On the question of unemployment, which is one of the major issues in society, the Government must stand condemned. "Back to work with Labour" was what they promised in 1974. The Conservative Party need not think that its record on this issue is particularly good. The right hon. Member for Sidcup (Mr. Heath) said, in his party's manifesto for Scotland in 1970:
Too many Scots have left because life seems better elsewhere. I remember coming to Glasgow after the hurricane and seeing the hardship which Socialist delays and muddles brought to the people of Scotland. That was typical of the way the Socialists have treated Scotland.
By January 1971 unemployment had increased to 113,000. That was when the right hon. Member for Kilmarnock made his classic statement. By the time that the Tory Government fell in 1974, we had a three-day week, unlit streets and un-heated workplaces. We know the record of the Labour Party in government on this issue, yet it claims to be the party which protects working people.
The Scottish National Party has made several constructive suggestions in various debates in the House in an attempt to solve the unemployment problem. They have been rejected out of hand by the Government. The Secretary of State for Scotland refused categorically to give an answer to my hon. Friend the Member for Aberdeenshire, East (Mr. Henderson) when he challenged him on the effects of the Common Market on employment opportunities in Scotland. In the comparisons which the SNP makes with other small nations, we consider countrie swhich are not in the EEC and which manage their own resources for themselves.
Other suggestions we have made are that there should be a 10 per cent. flat rate on VAT and that small businesses should have a £15,000 annual turnover before VAT becomes applicable. We have also advocated an increased budget for the Scottish Development Agency.
Finally, and briefly—because, if the standards of today are anything to go by, I am sure that the Minister who is to close the debate will have many interesting suggestions to make to us, and I should not like to miss the opportunity of hearing yet more promises—I make passing reference to devolution.
On four occasions today during his opening speech the Secretary of State for Scotland refused to give way to my hon. Friend the Member for Clackmannan and East Stirlingshire (Mr. Reid), who wished to put a question to him on the Government's record on devolution. Since the Secretary of State refused to give way, I now put these questions to the Minister who is to reply to the debate.

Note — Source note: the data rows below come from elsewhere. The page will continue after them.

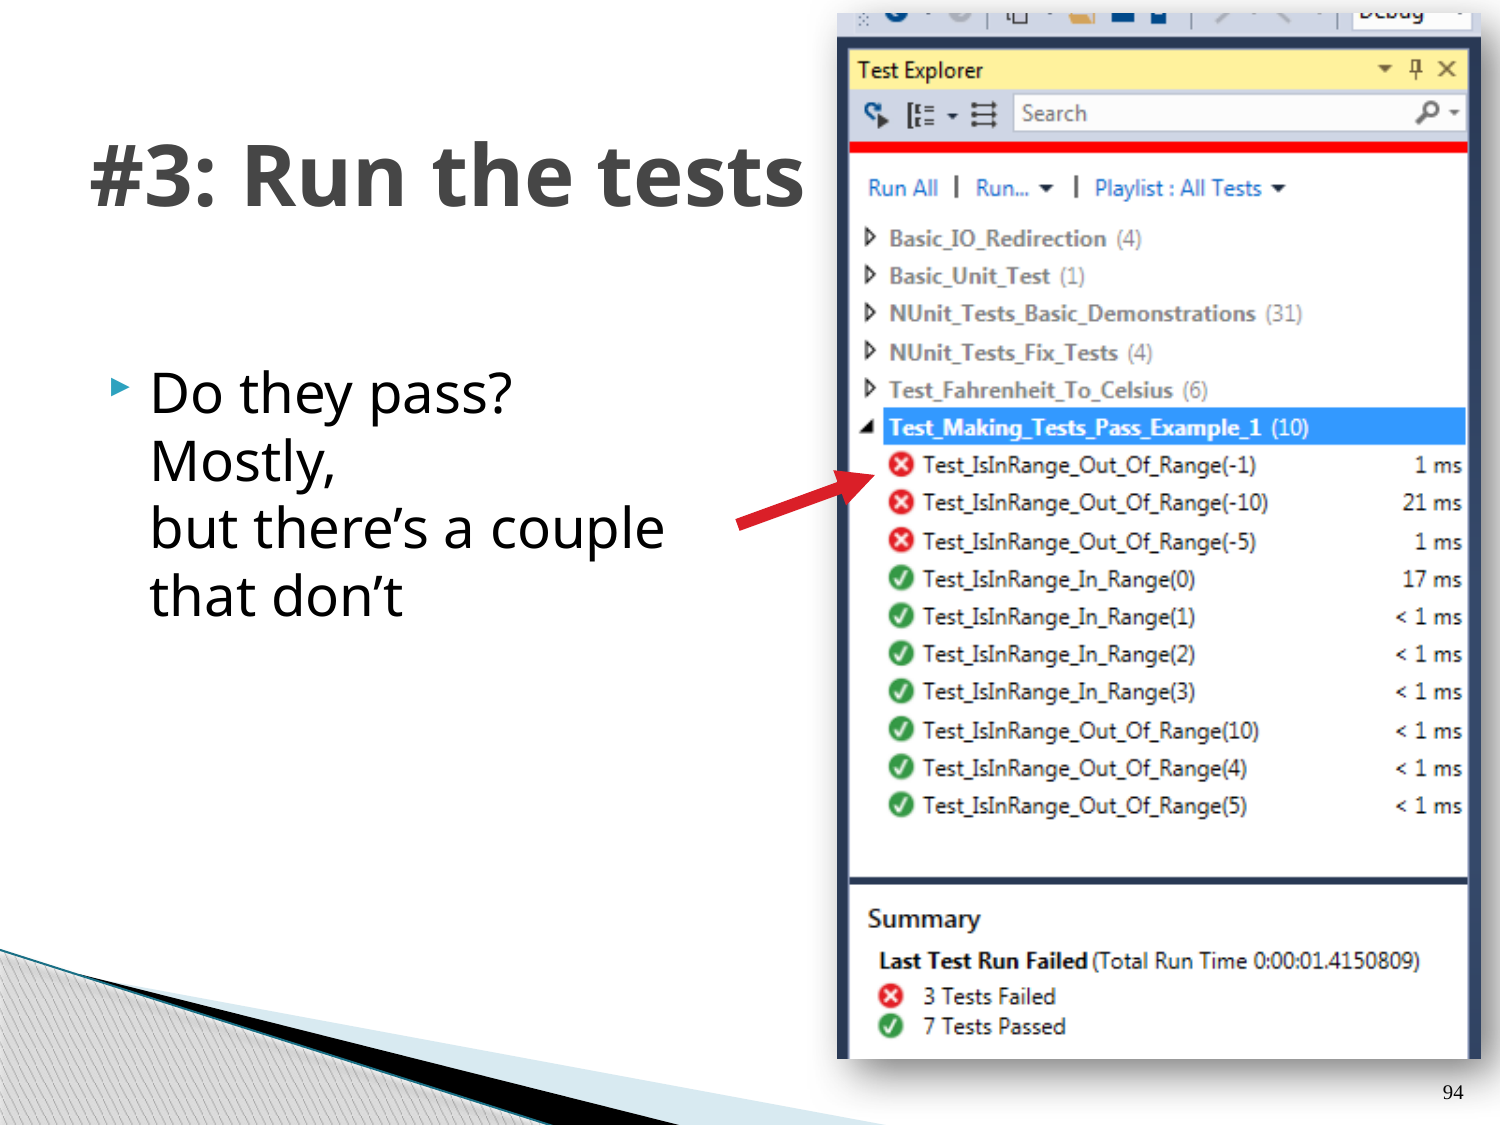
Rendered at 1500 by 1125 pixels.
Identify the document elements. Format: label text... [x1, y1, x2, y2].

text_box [737, 474, 876, 526]
title #3: Run the tests [75, 45, 821, 300]
slide_number 94 [1418, 1105, 1479, 1112]
picture [837, 13, 1481, 1060]
list Do they pass? Mostly, but there’s a couple that don’t [74, 349, 801, 986]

If the Bill is on, in terms of devolution, why do the Government refuse to make it an issue of confidence? If, indeed, the Bill is on, why has work ceased on the High School in Edinburgh? Perhaps the refusal of the Government to give way to my hon. Friend is due to their poor record on this issue.

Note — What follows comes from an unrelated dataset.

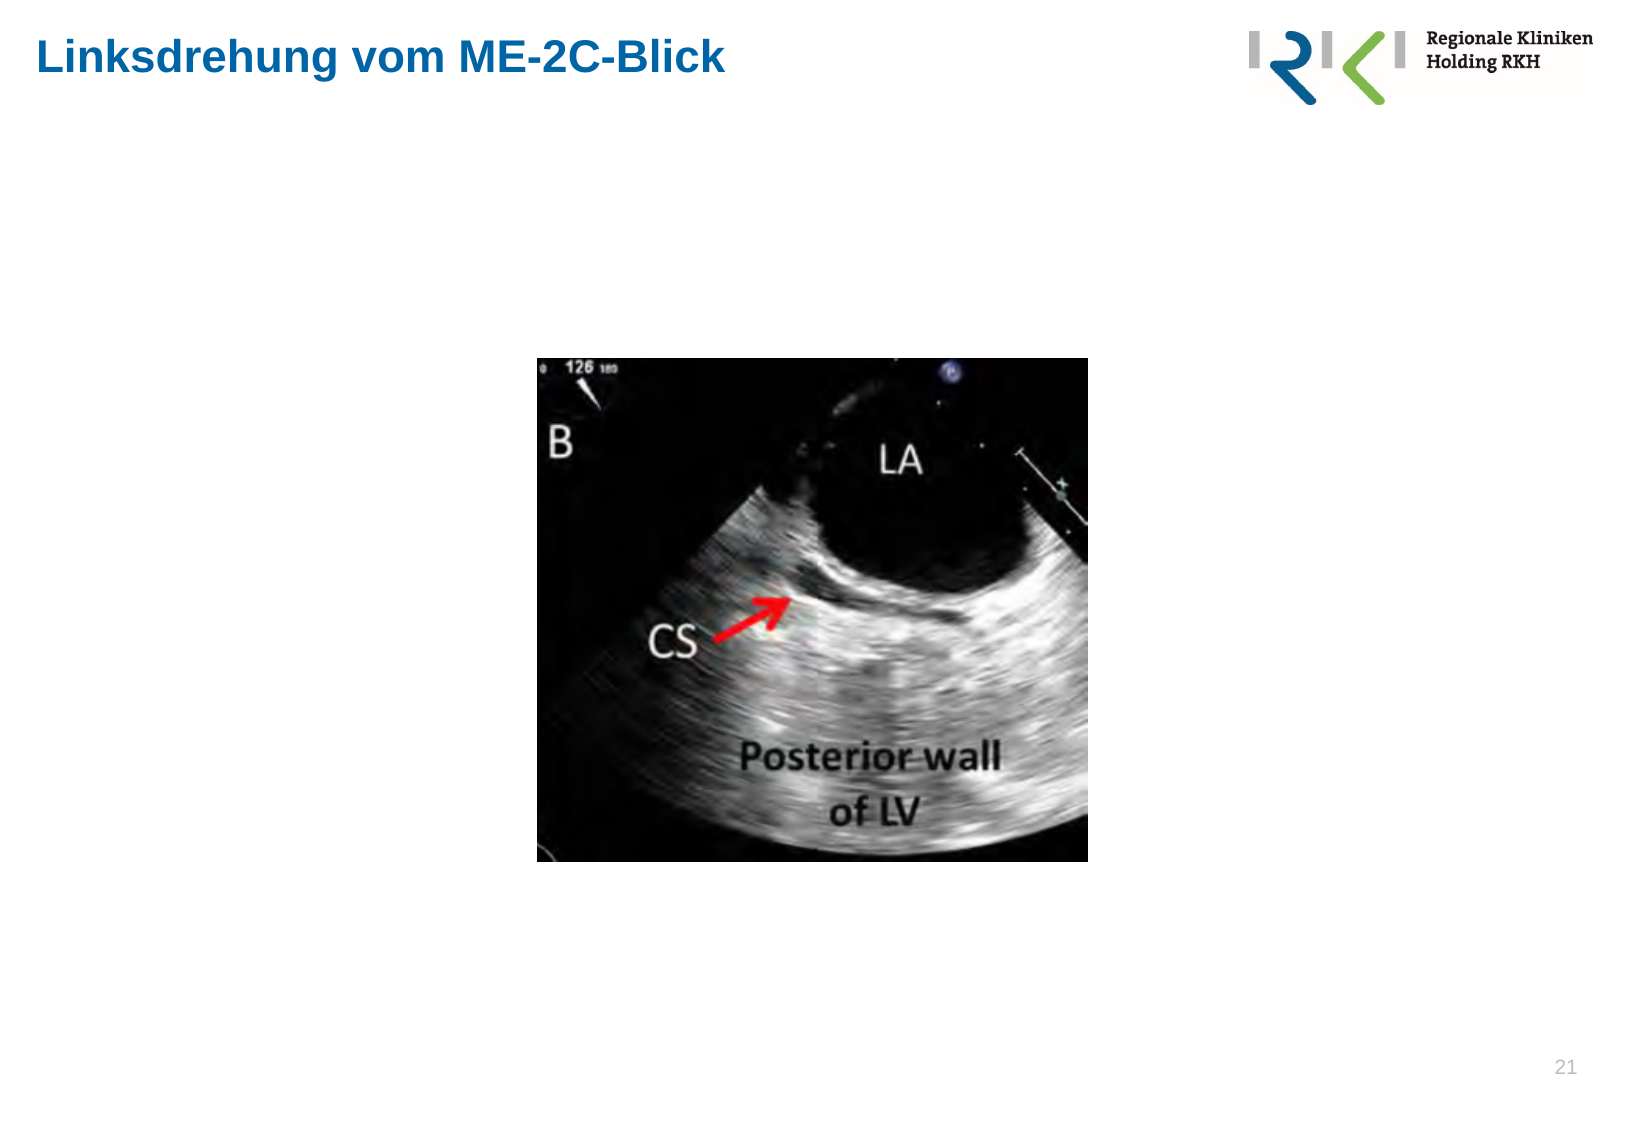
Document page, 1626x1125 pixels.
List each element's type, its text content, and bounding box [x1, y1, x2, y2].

picture [1249, 31, 1593, 105]
title Linksdrehung vom ME-2C-Blick [21, 7, 1238, 102]
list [537, 357, 1088, 862]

The Under-Secretary of State for Scotland, who is sitting on the Front Bench smiling, said on 30th January 1975:
It is wrong to say there has been a slippage. We are bang on target, and if anything we are ahead of schedule. I see nothing to suggest we will not publish the devolution Bill by the beginning of November.
In the same interview he stood by the timetable to have the Bill on the statute book in July 1976 and first elections to the Assembly by the end of 1976 or early 1977. He said that he would allow up to six months for the transfer of powers and that the Assembly could be in operation by mid-1977.
I could go through many other points, made by such people as the previous Lord President of the Council and the previous Prime Minister, but I come back to the Prime Minister whose salary we are seeking to reduce today.